Possíveis erros formais e materiais ou equívocos de interpretação no curso de um processo não justificam a aplicação de multa por atentado ao exercício da jurisdição
Os magistrados só respondem pelas suas decisões perante a Lei Orgânica da Magistratura (Loman), a menos que fiquem evidentes as hipóteses de dolo, fraude ou recusa intencional em cumprir provimentos judiciais. Assim, possíveis erros formais e materiais ou equívocos de interpretação no curso de um processo não justificam a aplicação de multa por atentado ao exercício da jurisdição, prevista no artigo 14 do Código de Processo Civil. Ainda assim, tudo precisa ser apurado pela Corregedoria de Justiça em sindicância ou processo disciplinar.
Com este entendimento unânime, o 3º Grupo Cível do Tribunal de Justiça do Rio Grande do Sul deu provimento a Mandado de Segurança impetrado pela juíza Fabiana dos Santos Kaspary, de Porto Alegre, multada no curso de uma ação exibitória de documentos por se recusar a cumprir decisão do desembargador Jorge Luiz Lopes do Canto. Baseada na orientação de ofício-circular da Corregedoria da Justiça, a juíza ignorou a decisão, proferida em sede de Agravo Instrumento, para aceitar cópia simples da procuração do advogado da parte autora.
O desembargador Giovanni Conti, relator, afirmou não ter encontrado qualquer elemento que pudesse indicar má-fé por parte da juíza. Pelo contrário, ela se preocupou, de maneira excessiva, com a orientação da Corregedoria, que expediu recomendações com o objetivo de evitar fraudes processuais. ‘‘Essa orientação administrativa se trata apenas de uma recomendação e não norma de observância obrigatória. E, mesmo que fosse, teria eficácia para todos os demais processos, mas não para a cautelar de exibição de documentos em comento, pois judicializada a questão, prevalece, obviamente, a determinação judicial", escreveu no acórdão.

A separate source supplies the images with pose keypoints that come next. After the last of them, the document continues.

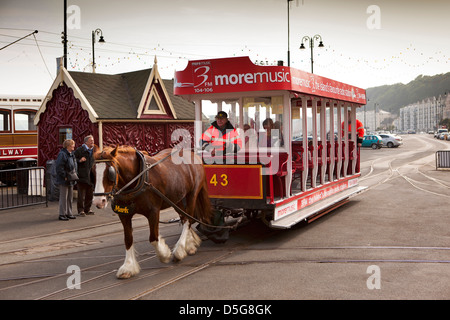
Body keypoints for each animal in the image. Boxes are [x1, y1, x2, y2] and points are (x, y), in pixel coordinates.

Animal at [92, 146, 212, 278]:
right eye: (93, 172)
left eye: (110, 173)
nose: (98, 201)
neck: (138, 179)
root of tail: (192, 154)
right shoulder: (124, 215)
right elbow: (128, 239)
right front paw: (128, 267)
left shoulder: (153, 212)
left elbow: (153, 238)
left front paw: (165, 254)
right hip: (176, 199)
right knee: (184, 217)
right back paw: (189, 245)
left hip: (192, 194)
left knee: (188, 220)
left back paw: (180, 250)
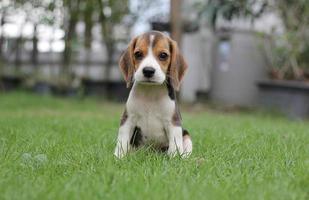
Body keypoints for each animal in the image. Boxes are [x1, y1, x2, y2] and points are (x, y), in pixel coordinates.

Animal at [114, 31, 191, 159]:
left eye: (163, 55)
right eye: (138, 54)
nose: (148, 71)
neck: (151, 92)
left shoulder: (173, 122)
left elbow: (175, 144)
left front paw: (174, 158)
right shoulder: (128, 119)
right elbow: (122, 140)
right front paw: (119, 157)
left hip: (186, 135)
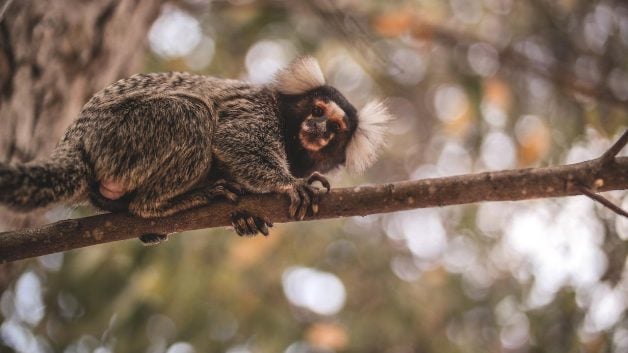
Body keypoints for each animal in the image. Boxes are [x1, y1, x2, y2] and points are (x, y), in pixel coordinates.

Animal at [0, 56, 390, 241]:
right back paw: (161, 204)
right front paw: (290, 183)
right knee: (194, 114)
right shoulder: (256, 110)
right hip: (120, 133)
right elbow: (235, 140)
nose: (318, 129)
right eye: (318, 111)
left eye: (336, 128)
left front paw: (248, 219)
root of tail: (77, 138)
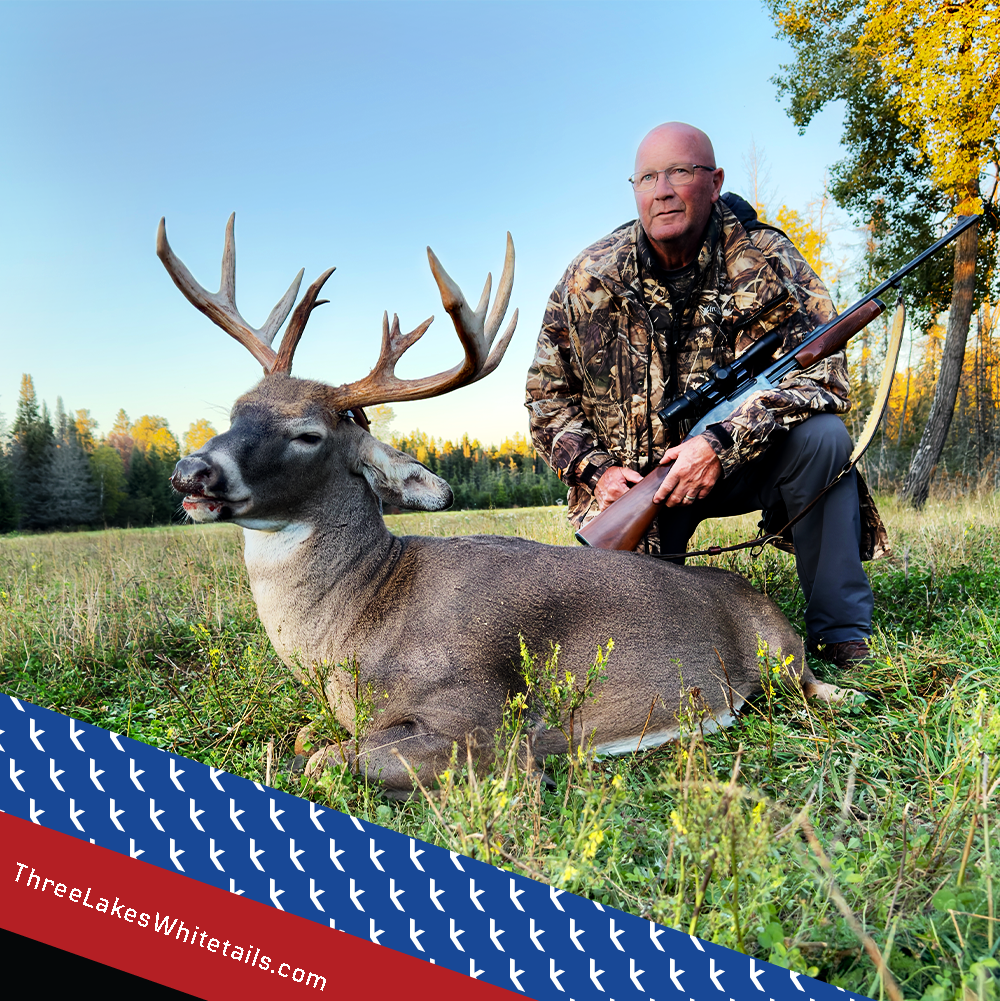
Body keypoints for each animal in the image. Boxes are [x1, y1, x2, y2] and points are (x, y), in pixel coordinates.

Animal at [164, 215, 849, 795]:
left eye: (308, 434)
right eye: (234, 411)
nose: (190, 471)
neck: (356, 624)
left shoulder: (477, 720)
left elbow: (324, 759)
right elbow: (309, 737)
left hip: (782, 658)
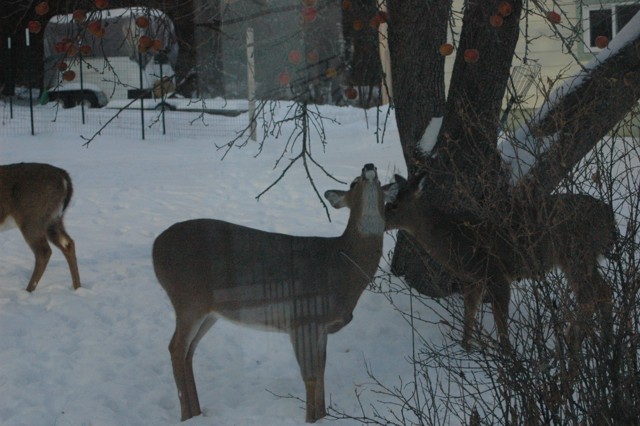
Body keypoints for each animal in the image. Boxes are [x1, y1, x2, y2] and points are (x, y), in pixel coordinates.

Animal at [0, 163, 81, 292]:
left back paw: (28, 290)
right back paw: (77, 287)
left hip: (32, 218)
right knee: (68, 243)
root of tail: (64, 178)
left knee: (44, 252)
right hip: (54, 219)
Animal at [152, 163, 395, 423]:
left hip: (209, 312)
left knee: (188, 351)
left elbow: (321, 372)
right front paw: (310, 420)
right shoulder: (302, 319)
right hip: (188, 300)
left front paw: (322, 416)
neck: (339, 266)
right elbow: (310, 376)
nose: (369, 166)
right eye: (353, 182)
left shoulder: (321, 327)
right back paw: (186, 415)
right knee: (176, 348)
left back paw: (197, 413)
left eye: (380, 183)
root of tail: (155, 248)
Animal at [384, 172, 616, 352]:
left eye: (393, 205)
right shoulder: (472, 279)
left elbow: (500, 321)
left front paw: (508, 356)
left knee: (591, 295)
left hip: (575, 254)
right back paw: (602, 341)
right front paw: (466, 349)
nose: (382, 221)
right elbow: (469, 313)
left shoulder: (495, 273)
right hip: (583, 257)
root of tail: (609, 218)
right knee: (604, 290)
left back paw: (573, 340)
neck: (455, 240)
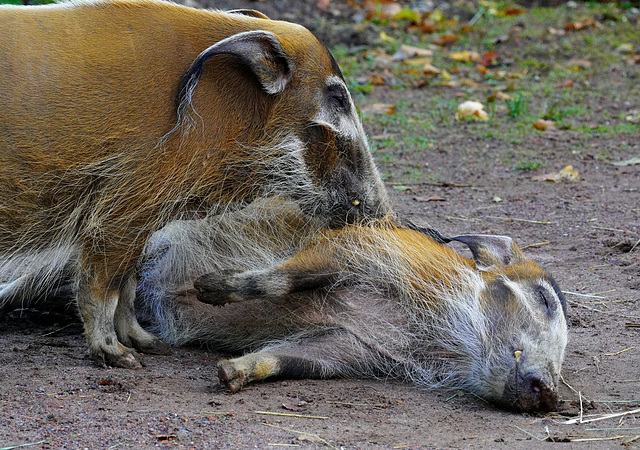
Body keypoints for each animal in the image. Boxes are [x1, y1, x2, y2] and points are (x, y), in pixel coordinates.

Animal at [0, 0, 390, 370]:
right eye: (338, 98)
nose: (382, 212)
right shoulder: (123, 209)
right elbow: (103, 287)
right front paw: (120, 357)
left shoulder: (141, 216)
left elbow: (128, 286)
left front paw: (153, 345)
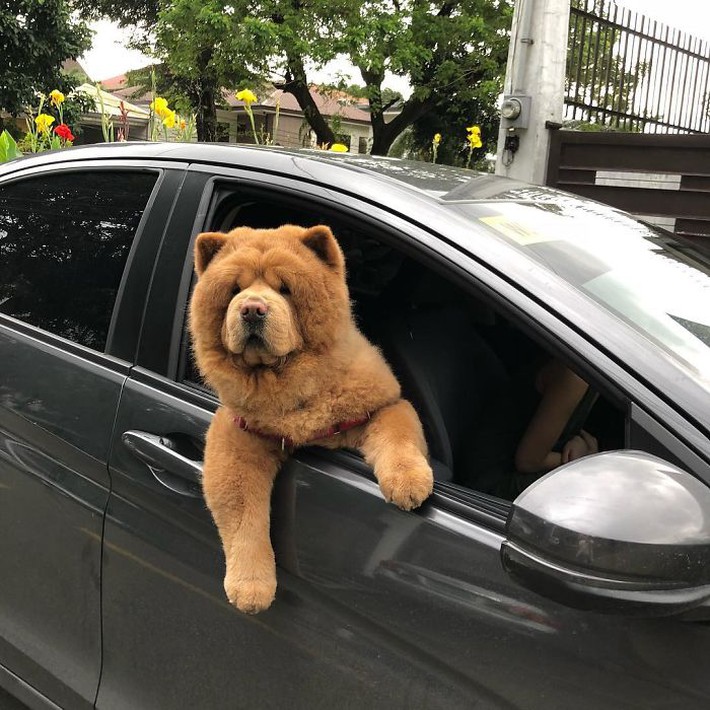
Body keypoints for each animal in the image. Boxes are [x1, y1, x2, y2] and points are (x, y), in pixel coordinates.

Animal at [189, 225, 434, 616]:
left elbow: (397, 434)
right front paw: (251, 588)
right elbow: (242, 514)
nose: (252, 309)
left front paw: (409, 484)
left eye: (285, 289)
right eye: (234, 290)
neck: (286, 384)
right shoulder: (239, 437)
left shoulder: (383, 405)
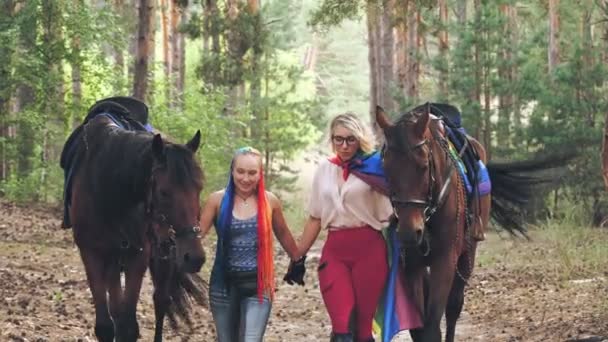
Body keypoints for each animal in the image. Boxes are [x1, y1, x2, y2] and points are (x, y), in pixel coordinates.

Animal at [62, 102, 208, 342]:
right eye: (164, 192)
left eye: (199, 188)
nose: (194, 257)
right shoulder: (91, 254)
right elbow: (106, 325)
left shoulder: (137, 255)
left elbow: (128, 327)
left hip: (164, 254)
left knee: (161, 301)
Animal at [378, 103, 564, 342]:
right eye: (386, 168)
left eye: (423, 166)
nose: (410, 232)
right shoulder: (412, 263)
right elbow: (419, 328)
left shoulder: (445, 260)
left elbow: (433, 325)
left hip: (468, 252)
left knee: (453, 307)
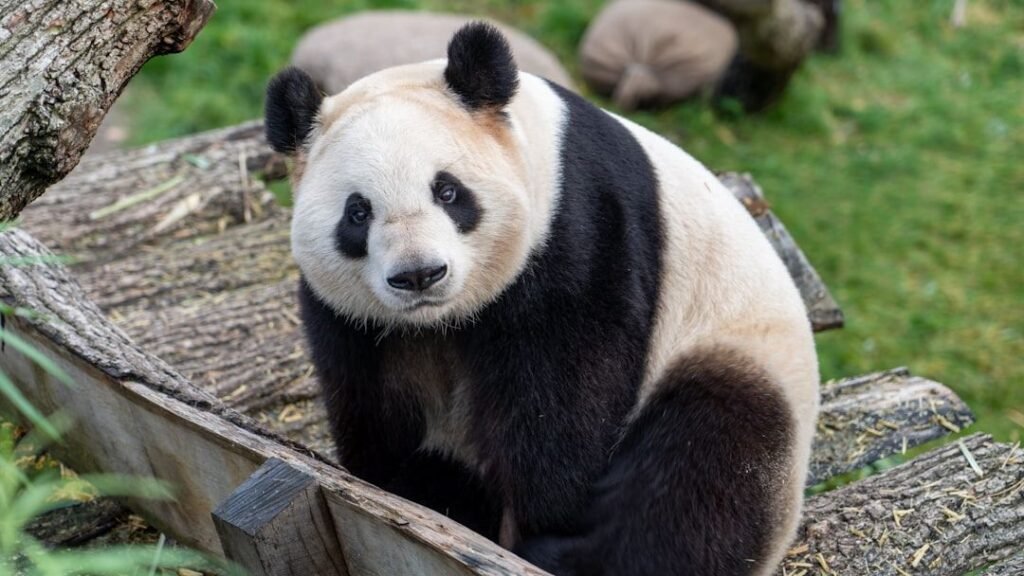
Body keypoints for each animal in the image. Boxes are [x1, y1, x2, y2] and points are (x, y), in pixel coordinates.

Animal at [265, 22, 819, 576]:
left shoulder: (578, 228)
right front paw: (409, 488)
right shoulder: (351, 318)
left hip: (737, 352)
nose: (419, 274)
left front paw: (539, 517)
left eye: (447, 191)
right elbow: (372, 402)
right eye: (358, 212)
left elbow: (563, 394)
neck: (443, 320)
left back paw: (572, 554)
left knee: (703, 464)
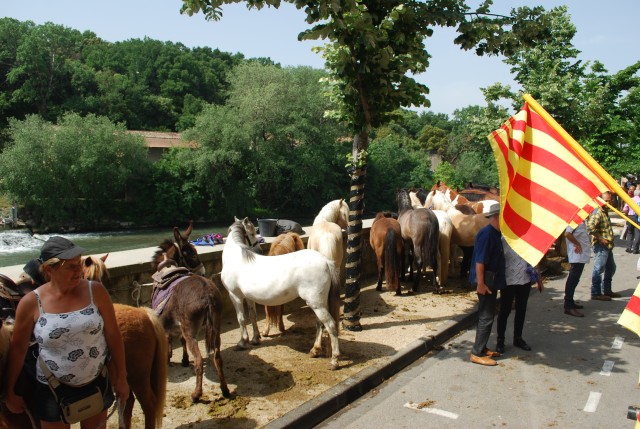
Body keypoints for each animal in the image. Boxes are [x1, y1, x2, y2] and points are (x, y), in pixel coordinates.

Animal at [151, 221, 229, 402]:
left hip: (192, 331)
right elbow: (179, 339)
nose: (203, 272)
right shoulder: (179, 324)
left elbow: (169, 339)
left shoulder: (167, 323)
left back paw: (196, 394)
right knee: (218, 357)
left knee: (199, 360)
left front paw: (169, 358)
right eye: (192, 254)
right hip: (215, 328)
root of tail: (208, 294)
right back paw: (225, 390)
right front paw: (184, 359)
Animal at [220, 217, 342, 368]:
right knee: (319, 324)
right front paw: (255, 339)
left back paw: (334, 360)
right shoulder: (248, 297)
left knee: (330, 325)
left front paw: (242, 342)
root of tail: (325, 261)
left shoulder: (235, 296)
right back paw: (315, 350)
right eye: (252, 233)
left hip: (317, 304)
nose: (259, 250)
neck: (236, 258)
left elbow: (241, 319)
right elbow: (252, 316)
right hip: (319, 304)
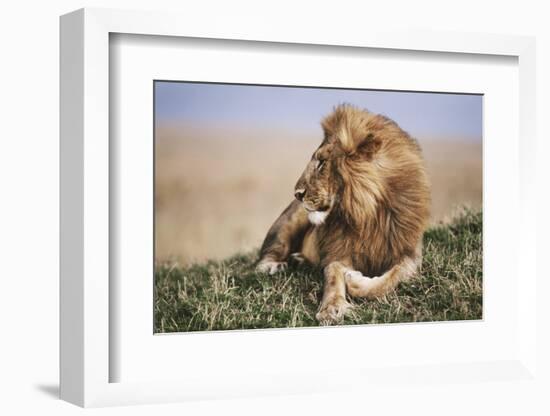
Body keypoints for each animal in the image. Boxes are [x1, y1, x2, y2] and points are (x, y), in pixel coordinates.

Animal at [256, 105, 434, 324]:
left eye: (322, 162)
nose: (297, 194)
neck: (367, 215)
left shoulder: (409, 253)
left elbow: (392, 278)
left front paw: (355, 281)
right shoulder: (339, 251)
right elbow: (333, 274)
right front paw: (332, 308)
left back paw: (300, 261)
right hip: (289, 222)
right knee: (265, 256)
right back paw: (275, 266)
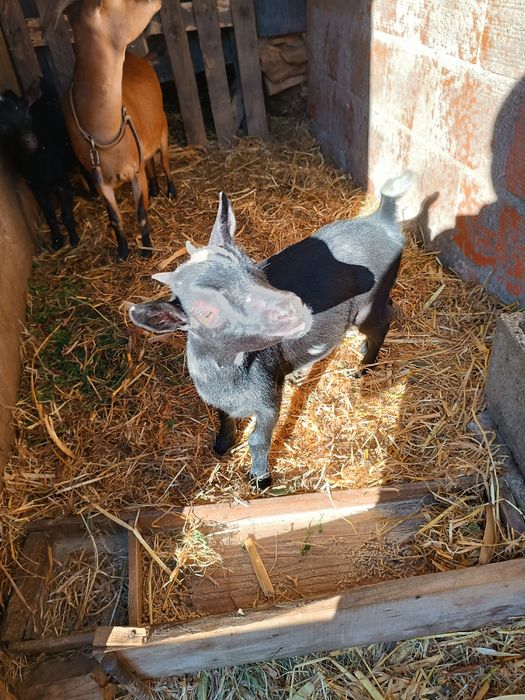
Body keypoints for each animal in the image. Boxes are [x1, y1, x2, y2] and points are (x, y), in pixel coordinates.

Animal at [0, 78, 80, 250]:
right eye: (3, 128)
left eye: (28, 115)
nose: (30, 142)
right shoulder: (34, 185)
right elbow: (49, 214)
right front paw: (57, 241)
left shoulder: (60, 179)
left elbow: (65, 214)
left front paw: (74, 239)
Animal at [45, 0, 176, 260]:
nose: (156, 1)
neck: (103, 130)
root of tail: (141, 59)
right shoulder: (100, 180)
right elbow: (114, 219)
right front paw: (123, 252)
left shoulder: (134, 171)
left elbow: (141, 215)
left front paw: (146, 250)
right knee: (150, 161)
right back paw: (156, 189)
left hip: (164, 128)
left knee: (165, 162)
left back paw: (170, 191)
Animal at [129, 173, 414, 487]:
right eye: (206, 311)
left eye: (255, 272)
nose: (292, 307)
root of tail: (382, 219)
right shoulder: (221, 401)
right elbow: (224, 420)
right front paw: (222, 446)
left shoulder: (268, 398)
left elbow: (258, 440)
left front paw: (259, 478)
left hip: (366, 306)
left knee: (382, 322)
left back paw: (363, 369)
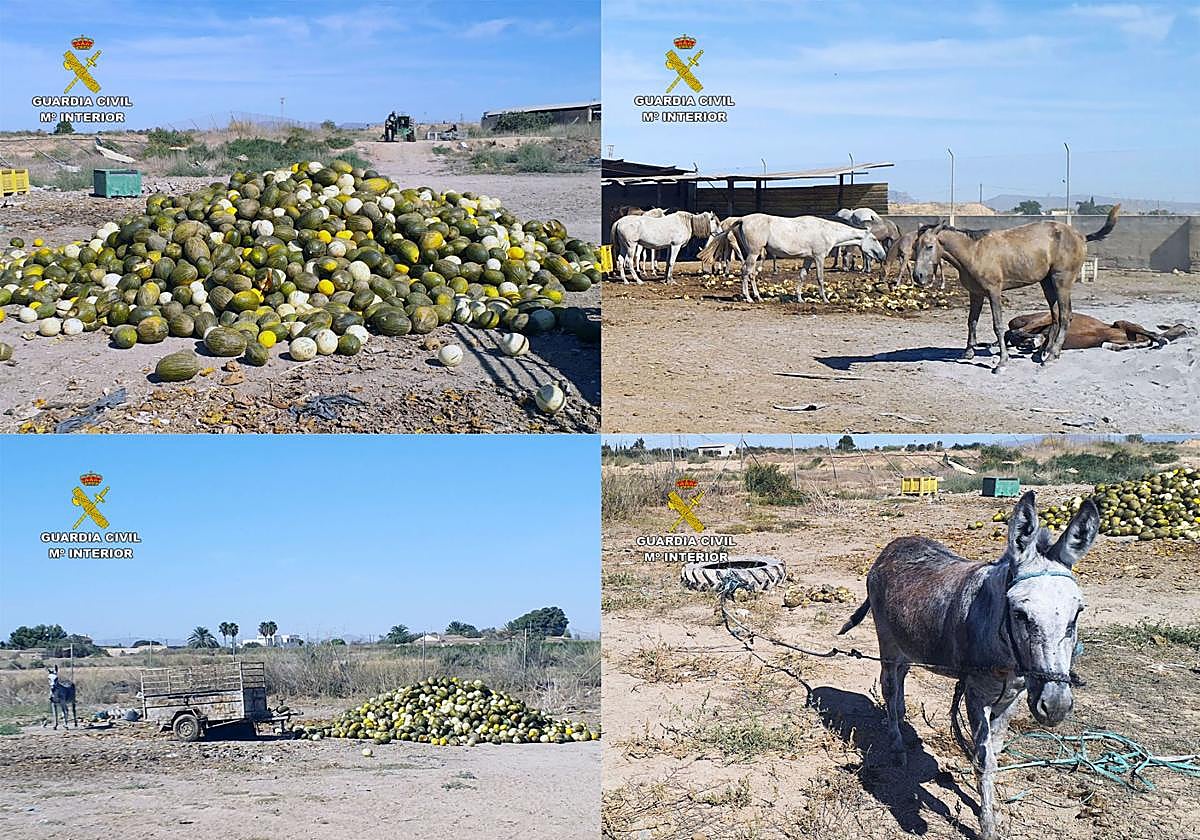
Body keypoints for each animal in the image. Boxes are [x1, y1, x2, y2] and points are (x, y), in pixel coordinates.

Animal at [702, 214, 887, 304]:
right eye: (874, 239)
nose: (883, 255)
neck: (827, 231)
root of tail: (742, 220)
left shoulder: (809, 258)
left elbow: (802, 276)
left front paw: (799, 298)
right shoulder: (819, 257)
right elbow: (820, 278)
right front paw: (825, 299)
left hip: (753, 253)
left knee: (752, 274)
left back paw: (758, 297)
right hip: (754, 253)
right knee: (746, 272)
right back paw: (748, 298)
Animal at [839, 491, 1098, 840]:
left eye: (1078, 613)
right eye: (1020, 614)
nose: (1055, 706)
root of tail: (893, 546)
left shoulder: (1010, 700)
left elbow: (994, 756)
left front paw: (988, 808)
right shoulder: (976, 696)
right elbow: (983, 759)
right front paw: (987, 824)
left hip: (910, 645)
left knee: (901, 680)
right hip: (888, 643)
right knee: (888, 687)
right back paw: (896, 745)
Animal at [912, 205, 1119, 369]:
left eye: (929, 246)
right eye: (915, 247)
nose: (918, 276)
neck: (974, 253)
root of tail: (1081, 236)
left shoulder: (993, 292)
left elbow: (997, 325)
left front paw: (1002, 362)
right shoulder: (975, 294)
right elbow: (971, 321)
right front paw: (969, 352)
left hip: (1062, 282)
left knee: (1065, 316)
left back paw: (1051, 355)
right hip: (1047, 283)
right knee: (1055, 317)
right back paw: (1043, 352)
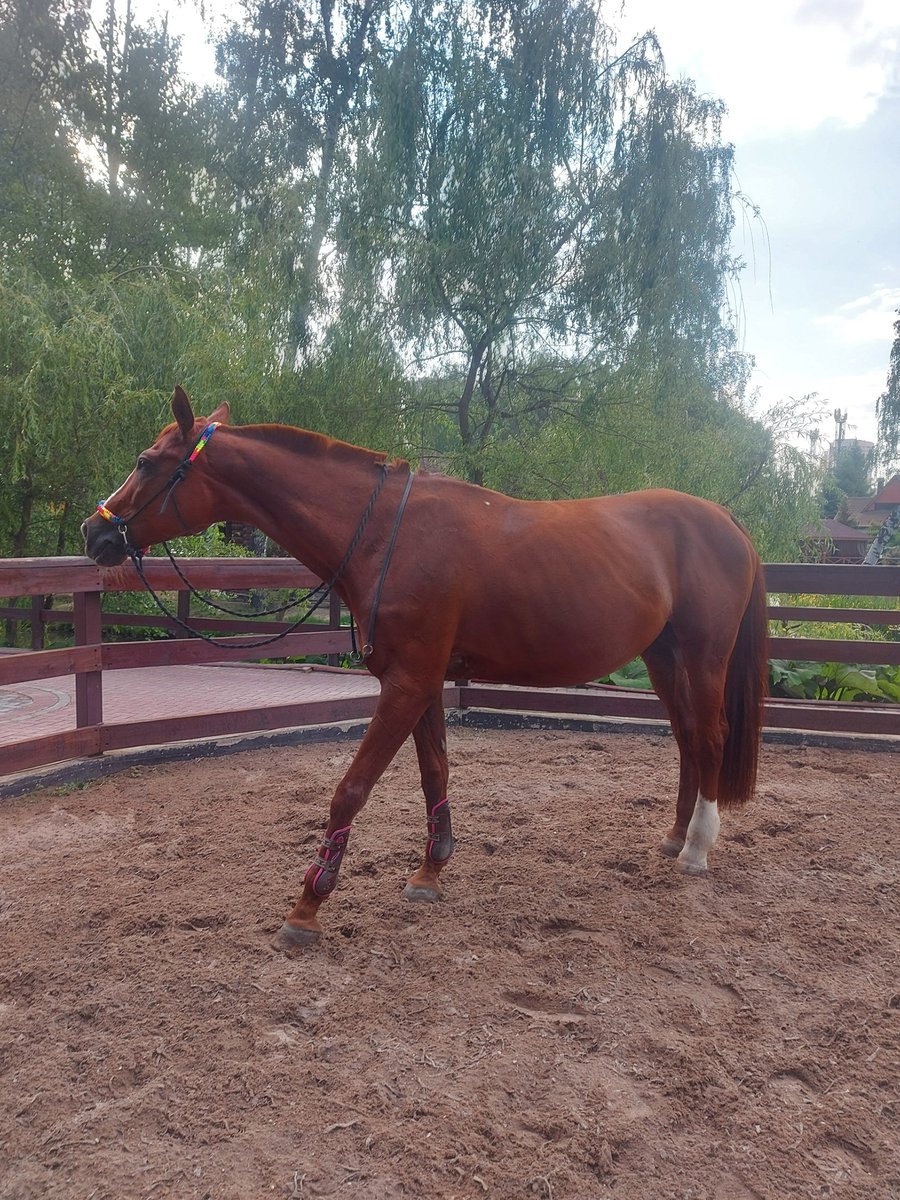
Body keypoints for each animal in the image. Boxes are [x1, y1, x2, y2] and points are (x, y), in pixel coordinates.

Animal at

Conti observou, por outro lado, que o dispositivo do CPC considera ato atentatório ao exercício da jurisdição quando aqueles que participam do processo deixam de cumprir com exatidão os provimentos judiciais, ‘‘de natureza antecipatória ou final’’. E o julgamento em questão não tem esta natureza, prosseguiu, pois em seu entendimento trata-se de mero exame da petição inicial, com vistas à qualificação processual da parte autora.
"Embora em flagrante descumprimento de decisão superior, verifica-se que as preocupações da impetrante [juíza] tinham efetivo fundamento, uma vez que no momento em que restou interposto o segundo Agravo de Instrumento pela parte autora e gerador da multa aplicada (em 28.01.2014), já havia ocorrido acordo no processo principal (em 03.12.2013), o que evidencia que o recurso interposto era nulo de interesse e zero de objeto lícito, mas cem por cento de mera especulação honorária’’, registrou o desembargador-relator. O acórdão foi lavrado na sessão do dia 5 de dezembro.